--- Data Enclosed Below ---

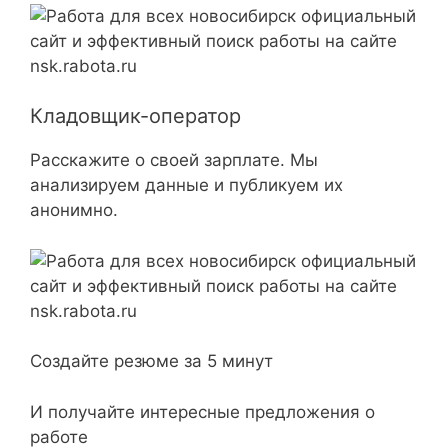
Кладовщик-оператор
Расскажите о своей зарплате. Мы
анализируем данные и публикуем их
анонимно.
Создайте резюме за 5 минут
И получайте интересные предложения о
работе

--- End of Enclosed Data ---

Exercise description -
From the line holding "анализируем данные и публикуем их" to the last line of the records, quote each line exactly and add nothing.

Written answer -
анализируем данные и публикуем их
анонимно.
Создайте резюме за 5 минут
И получайте интересные предложения о
работе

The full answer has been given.